• [THE PROBLEM]:
Every line from the one containing "1. Fachsemester" to the final line of the material below must be reproduced exactly; leave out all other lines.

• [MATERIAL FOR THIS TASK]:
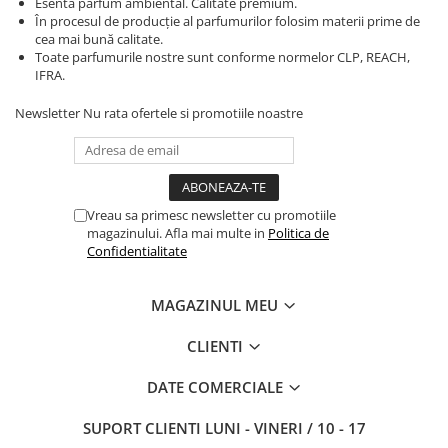
Esenta parfum ambiental. Calitate premium.
În procesul de producție al parfumurilor folosim materii prime de
cea mai bună calitate.
Toate parfumurile nostre sunt conforme normelor CLP, REACH,
IFRA.
Newsletter
Nu rata ofertele si promotiile noastre
Vreau sa primesc newsletter cu promotiile
magazinului. Afla mai multe in
Politica de
Confidentialitate
MAGAZINUL MEU
CLIENTI
DATE COMERCIALE
SUPORT CLIENTI
LUNI - VINERI / 10 - 17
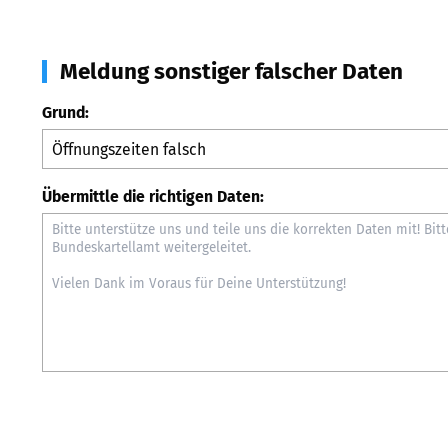
Meldung sonstiger falscher Daten
Grund:
Übermittle die richtigen Daten:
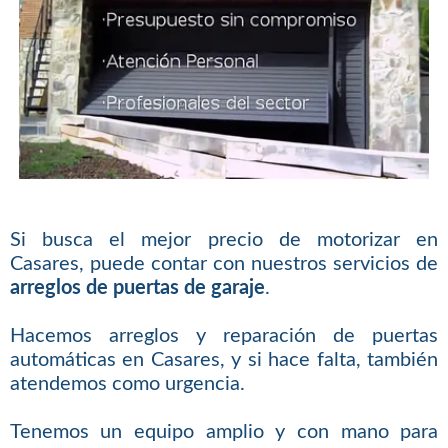
Si busca el mejor precio de motorizar en
Casares, puede contar con nuestros servicios de
arreglos de puertas de garaje
.
Hacemos arreglos y reparación de puertas
automáticas en Casares, y si hace falta, también
atendemos como urgencia.
Tenemos un equipo amplio y con mano para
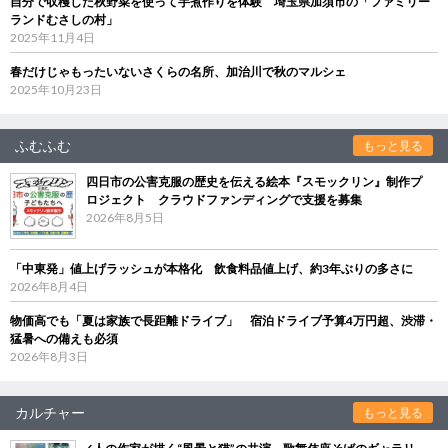
自分で収穫した秋野菜を使って芋煮作りを体験 埼玉県加須市の「ファミリー
ランドむさしの村」
2025年11月4日
春だけじゃもったいないさくらの名所、加治川で秋のマルシェ
2025年10月23日
ふむふむ
もっと見る
四日市の公害克服の歴史を伝える絵本『スモックリン』制作プ
ロジェクト クラウドファンディングで支援を募集
2026年8月5日
「中東発」値上げラッシュが本格化 飲食料品値上げ、約3年ぶりの多さに
2026年8月4日
物価高でも「夏は家族で長距離ドライブ」 宿泊ドライブ予算4万円超、渋滞・
猛暑への備えも必須
2026年8月3日
カルチャー
もっと見る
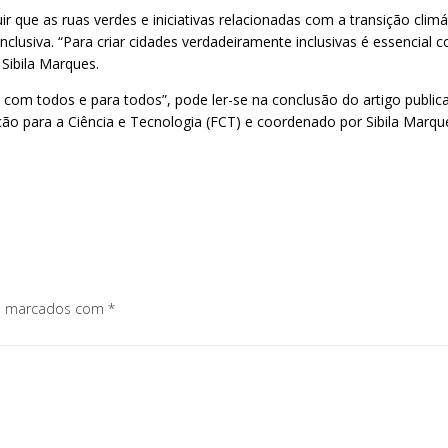
uir que as ruas verdes e iniciativas relacionadas com a transição clim
lusiva. “Para criar cidades verdadeiramente inclusivas é essencial
 Sibila Marques.
om todos e para todos”, pode ler-se na conclusão do artigo publica
ão para a Ciência e Tecnologia (FCT) e coordenado por Sibila Marque
os marcados com
*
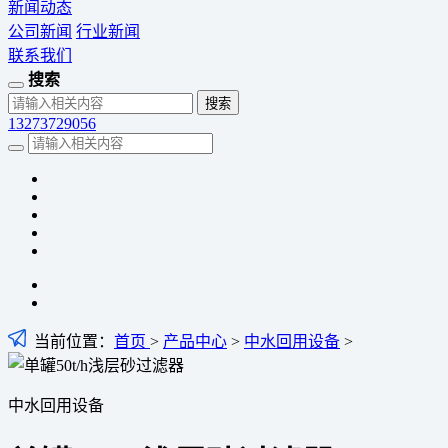
新闻动态
公司新闻
行业新闻
联系我们
搜索
13273729056
当前位置：
首页
>
产品中心
>
中水回用设备
>
中水回用设备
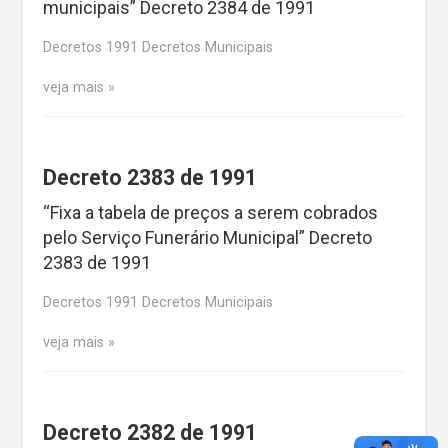
municipais” Decreto 2384 de 1991
Decretos 1991 Decretos Municipais
veja mais
Decreto 2383 de 1991
“Fixa a tabela de preços a serem cobrados
pelo Serviço Funerário Municipal” Decreto
2383 de 1991
Decretos 1991 Decretos Municipais
veja mais
Decreto 2382 de 1991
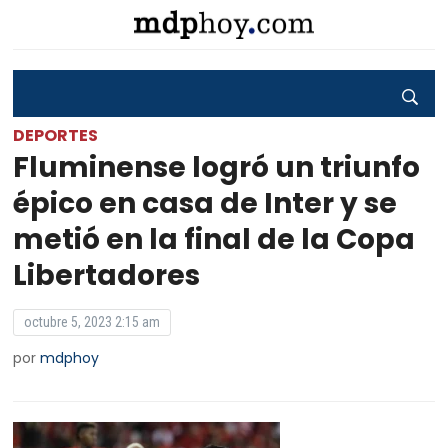
DEPORTES
Fluminense logró un triunfo
épico en casa de Inter y se
metió en la final de la Copa
Libertadores
octubre 5, 2023 2:15 am
por
mdphoy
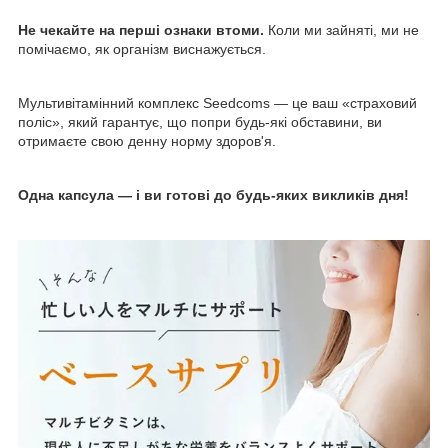
Не чекайте на перші ознаки втоми.
Коли ми зайняті, ми не
помічаємо, як організм виснажується.
Мультивітамінний комплекс Seedcoms — це ваш «страховий
поліс», який гарантує, що попри будь-які обставини, ви
отримаєте свою денну норму здоров'я.
Одна капсула — і ви готові до будь-яких викликів дня!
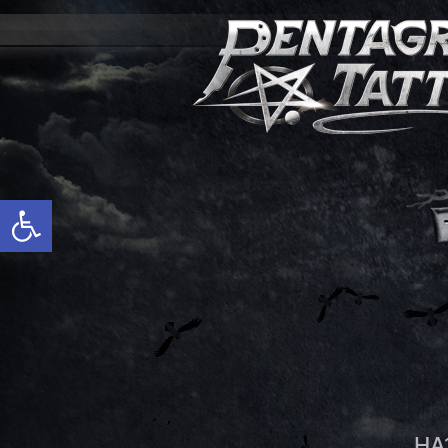
פתח סרגל נגישות
HA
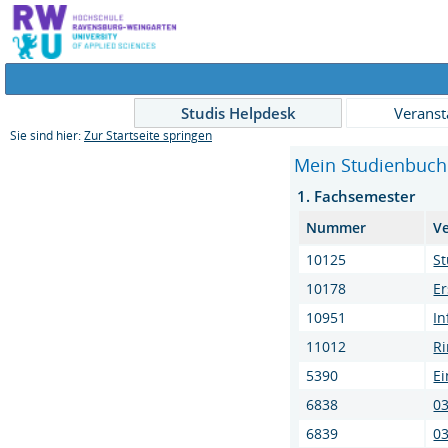
Studis Helpdesk
Veranst
Sie sind hier:
Zur Startseite springen
Mein Studienbuch
1. Fachsemester
Nummer
V
10125
St
10178
E
10951
I
11012
Ri
5390
E
6838
03
6839
03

• [RESPONSE TO THIS EXERCISE]:
1. Fachsemester
Nummer
V
10125
St
10178
E
10951
I
11012
Ri
5390
E
6838
03
6839
03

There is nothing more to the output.